When Harcourt bought CHANGE OF HEART: The Bypass Experience, my book interviewing 1100 veterans of coronary bypass surgery, I was elated. Flush with my success, I tried to convince them to publish my next book interviewing 100 doctors who were veterans of coronary bypass surgery.
“Nobody will be interested,” retorted the editor. But he was wrong.
Robert Klitzman’s important new book, WHEN DOCTORS BECOME PATIENTS, proved just how wrong one editor can be.
Klitzman interviewed 70 physicians, male and female, young and old—from 25 to 87, all victimized by a variety of chronic and acute diseases including lymphoma, breast cancer, skin cancer, Huntington’s disease, heart attacks, depression, bipolar distress, and an overly high incidence of HIV.
Whatever their illnesses were, disease was isolating. Even though their different illnesses mandated a variety of diagnoses, treatment, responses, and coping mechanisms, many sick doctors felt left on their doorsteps by calloused and unsympathetic colleagues. Since 34 percent of doctors in Klitzman’s study were HIV positive or suffered from frank AIDs, most opted for secrecy. But the four women physicians killed by metastatic cancer within a year after Klitzman finished his book also faced “peripheralization and discrimination.” One physician reporting that her colleagues “treated me as if I were dead.”

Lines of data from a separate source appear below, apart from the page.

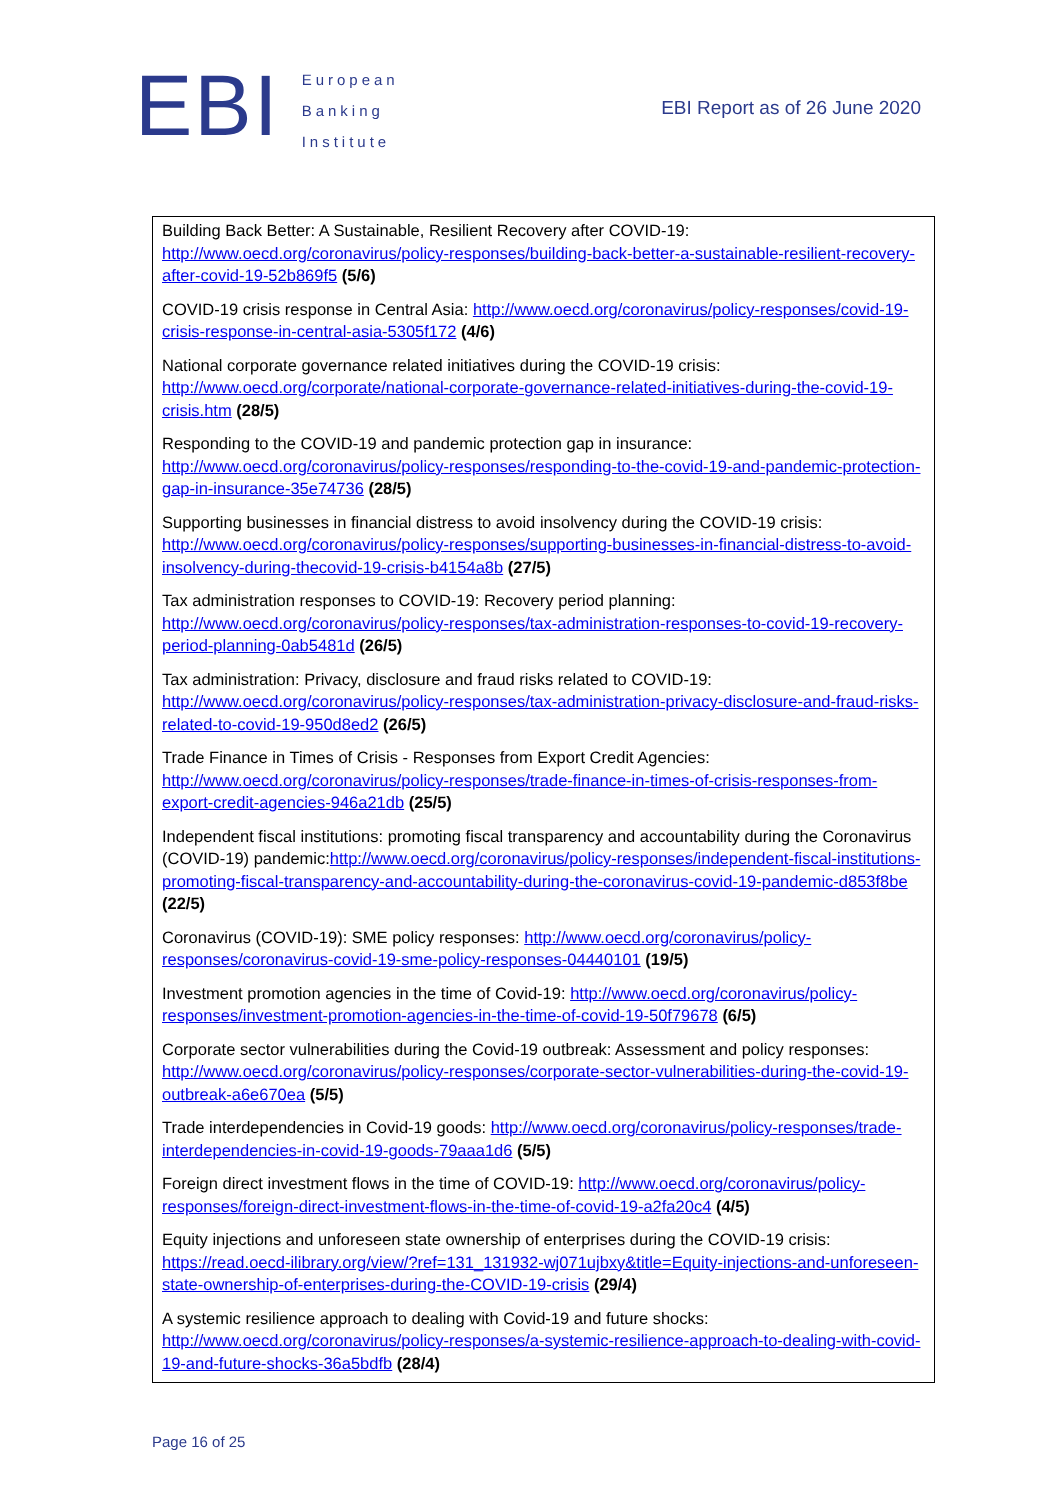EBI
European
Banking
Institute
EBI Report as of 26 June 2020
Building Back Better: A Sustainable, Resilient Recovery after COVID-19: http://www.oecd.org/coronavirus/policy-responses/building-back-better-a-sustainable-resilient-recovery-after-covid-19-52b869f5 (5/6)
COVID-19 crisis response in Central Asia: http://www.oecd.org/coronavirus/policy-responses/covid-19-crisis-response-in-central-asia-5305f172 (4/6)
National corporate governance related initiatives during the COVID-19 crisis: http://www.oecd.org/corporate/national-corporate-governance-related-initiatives-during-the-covid-19-crisis.htm (28/5)
Responding to the COVID-19 and pandemic protection gap in insurance: http://www.oecd.org/coronavirus/policy-responses/responding-to-the-covid-19-and-pandemic-protection-gap-in-insurance-35e74736 (28/5)
Supporting businesses in financial distress to avoid insolvency during the COVID-19 crisis: http://www.oecd.org/coronavirus/policy-responses/supporting-businesses-in-financial-distress-to-avoid-insolvency-during-thecovid-19-crisis-b4154a8b (27/5)
Tax administration responses to COVID-19: Recovery period planning: http://www.oecd.org/coronavirus/policy-responses/tax-administration-responses-to-covid-19-recovery-period-planning-0ab5481d (26/5)
Tax administration: Privacy, disclosure and fraud risks related to COVID-19: http://www.oecd.org/coronavirus/policy-responses/tax-administration-privacy-disclosure-and-fraud-risks-related-to-covid-19-950d8ed2 (26/5)
Trade Finance in Times of Crisis - Responses from Export Credit Agencies: http://www.oecd.org/coronavirus/policy-responses/trade-finance-in-times-of-crisis-responses-from-export-credit-agencies-946a21db (25/5)
Independent fiscal institutions: promoting fiscal transparency and accountability during the Coronavirus (COVID-19) pandemic:http://www.oecd.org/coronavirus/policy-responses/independent-fiscal-institutions-promoting-fiscal-transparency-and-accountability-during-the-coronavirus-covid-19-pandemic-d853f8be (22/5)
Coronavirus (COVID-19): SME policy responses: http://www.oecd.org/coronavirus/policy-responses/coronavirus-covid-19-sme-policy-responses-04440101 (19/5)
Investment promotion agencies in the time of Covid-19: http://www.oecd.org/coronavirus/policy-responses/investment-promotion-agencies-in-the-time-of-covid-19-50f79678 (6/5)
Corporate sector vulnerabilities during the Covid-19 outbreak: Assessment and policy responses: http://www.oecd.org/coronavirus/policy-responses/corporate-sector-vulnerabilities-during-the-covid-19-outbreak-a6e670ea (5/5)
Trade interdependencies in Covid-19 goods: http://www.oecd.org/coronavirus/policy-responses/trade-interdependencies-in-covid-19-goods-79aaa1d6 (5/5)
Foreign direct investment flows in the time of COVID-19: http://www.oecd.org/coronavirus/policy-responses/foreign-direct-investment-flows-in-the-time-of-covid-19-a2fa20c4 (4/5)
Equity injections and unforeseen state ownership of enterprises during the COVID-19 crisis: https://read.oecd-ilibrary.org/view/?ref=131_131932-wj071ujbxy&title=Equity-injections-and-unforeseen-state-ownership-of-enterprises-during-the-COVID-19-crisis (29/4)
A systemic resilience approach to dealing with Covid-19 and future shocks: http://www.oecd.org/coronavirus/policy-responses/a-systemic-resilience-approach-to-dealing-with-covid-19-and-future-shocks-36a5bdfb (28/4)
Page 16 of 25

Even if these doctor-patients wanted to talk to their physicians, communicating with physicians was a tough ball game. Here, the doctor who is sick confronts the same barriers as the non-doctor who wants to communicate with his or her physician. (Read the rest.)
Actually the obstacles between physician-patients and their physicians are more difficult than one might imagine. In my own personal experience I have found that it is actually better when my physician forgets I am a doctor (which seems to be surprisingly easy for male docs taking care of female collegues!).